## ASSIGNED TASK
Update the data below by replacing every occurrence of "trails" with "follows" and leaving everything else unchanged. Leave the pictures out of your output.

## DATA PROVIDED
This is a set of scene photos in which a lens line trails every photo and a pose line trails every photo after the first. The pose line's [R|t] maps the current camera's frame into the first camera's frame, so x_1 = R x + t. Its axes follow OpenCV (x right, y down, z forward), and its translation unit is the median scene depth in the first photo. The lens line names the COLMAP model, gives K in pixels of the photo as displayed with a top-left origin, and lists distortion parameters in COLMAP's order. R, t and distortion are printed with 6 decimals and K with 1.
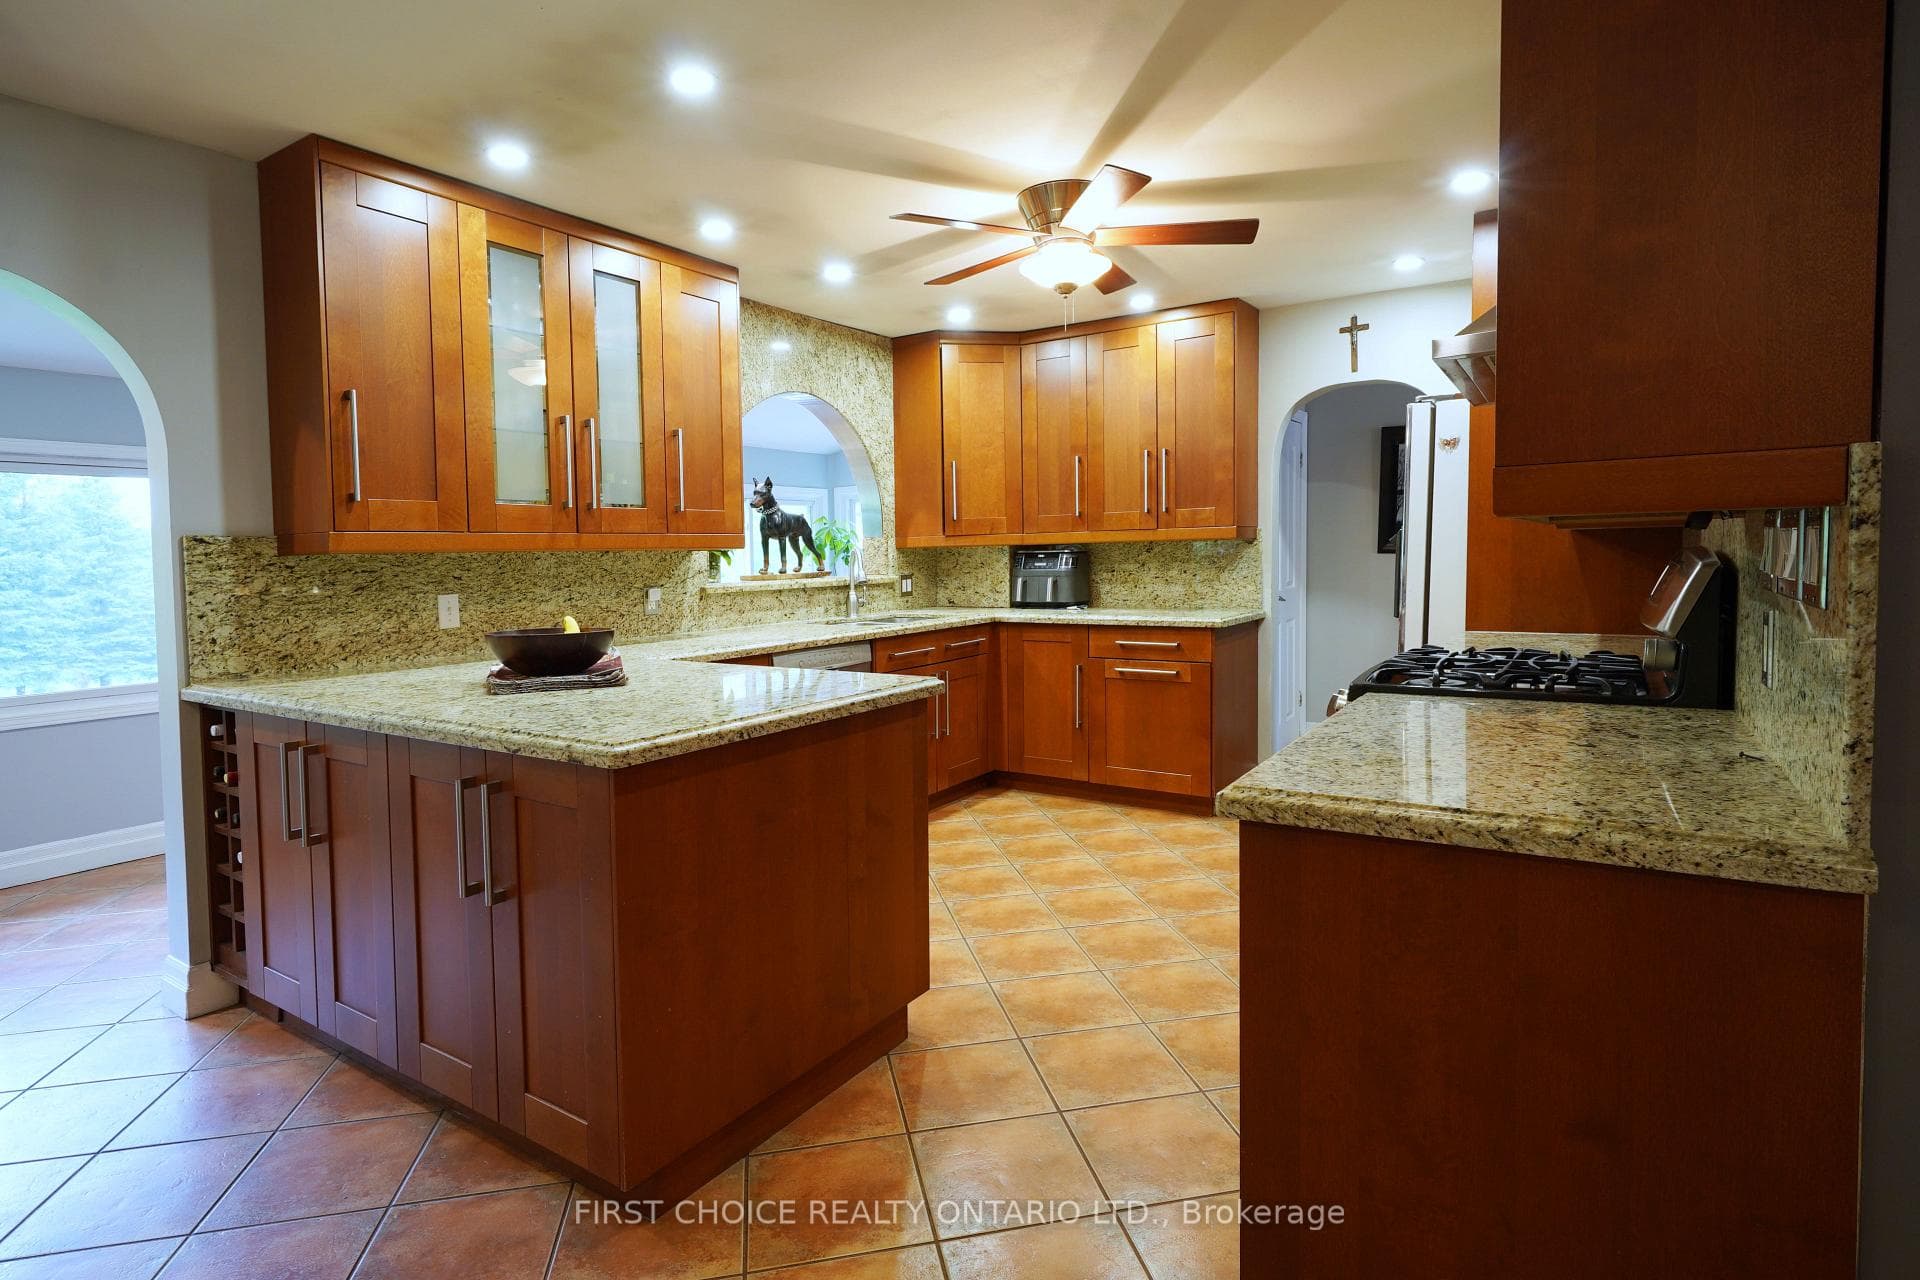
lens RADIAL K [[981.6, 0, 963.5], [0, 981.6, 579.7], [0, 0, 1]] dist [0.000606, 0.000348]
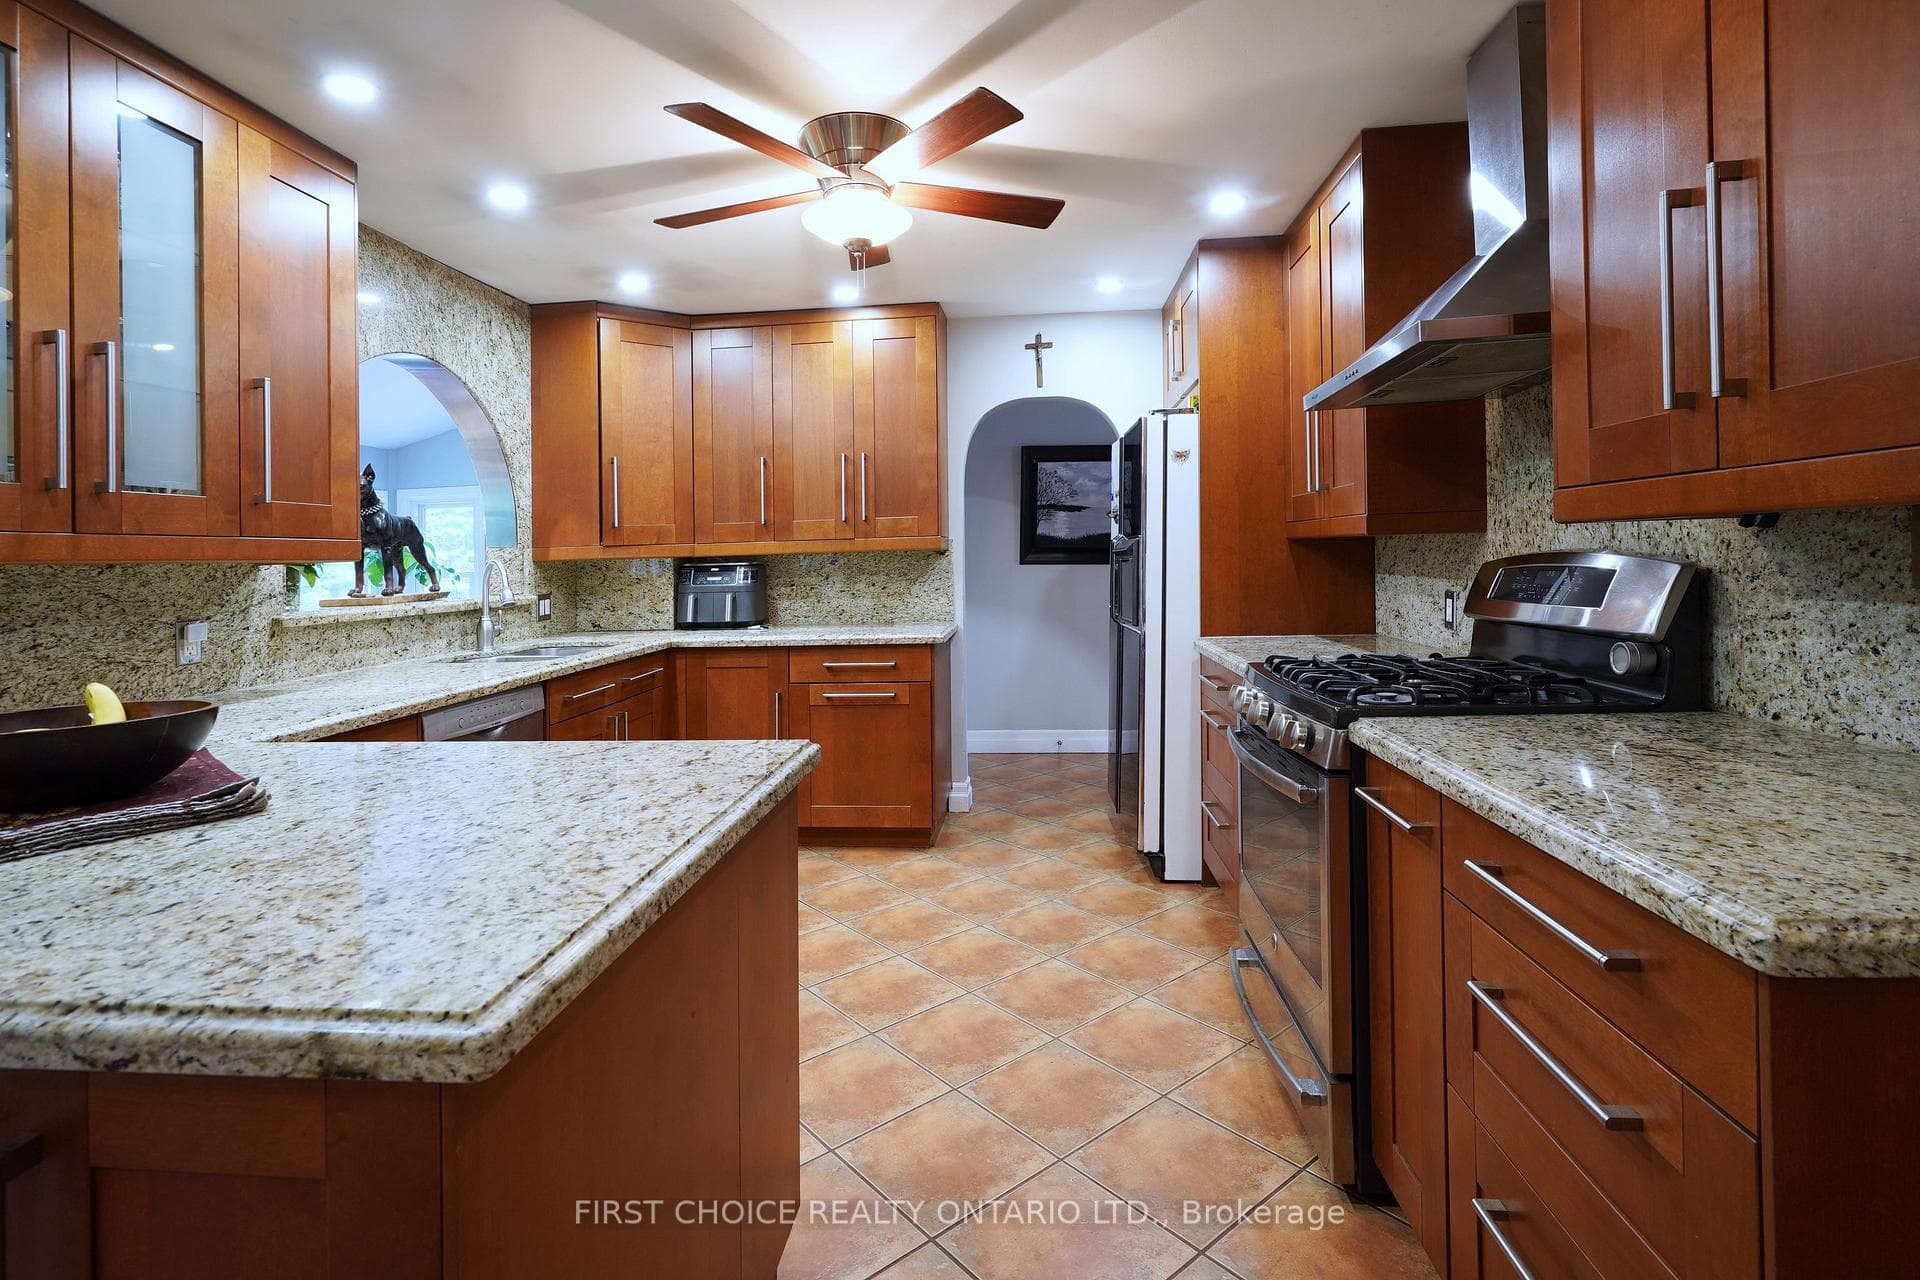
lens RADIAL K [[918.8, 0, 948.1], [0, 918.8, 539.6], [0, 0, 1]] dist [-0.002792, 0.000635]
pose [[0.889304, 0.006027, 0.457276, -0.124350], [0.020783, 0.998347, -0.053576, -0.002657], [-0.456844, 0.057149, 0.887709, 0.192980]]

## EXERCISE RESPONSE
This is a set of scene photos in which a lens line follows every photo and a pose line follows every photo after the first. The pose line's [R|t] maps the current camera's frame into the first camera's frame, so x_1 = R x + t. Its axes follow OpenCV (x right, y down, z forward), and its translation unit is the median scene depth in the first photo. The lens line names the COLMAP model, gives K in pixels of the photo as displayed with a top-left origin, and lists distortion parameters in COLMAP's order. R, t and distortion are printed with 6 decimals and K with 1.
lens RADIAL K [[981.6, 0, 963.5], [0, 981.6, 579.7], [0, 0, 1]] dist [0.000606, 0.000348]
lens RADIAL K [[918.8, 0, 948.1], [0, 918.8, 539.6], [0, 0, 1]] dist [-0.002792, 0.000635]
pose [[0.889304, 0.006027, 0.457276, -0.124350], [0.020783, 0.998347, -0.053576, -0.002657], [-0.456844, 0.057149, 0.887709, 0.192980]]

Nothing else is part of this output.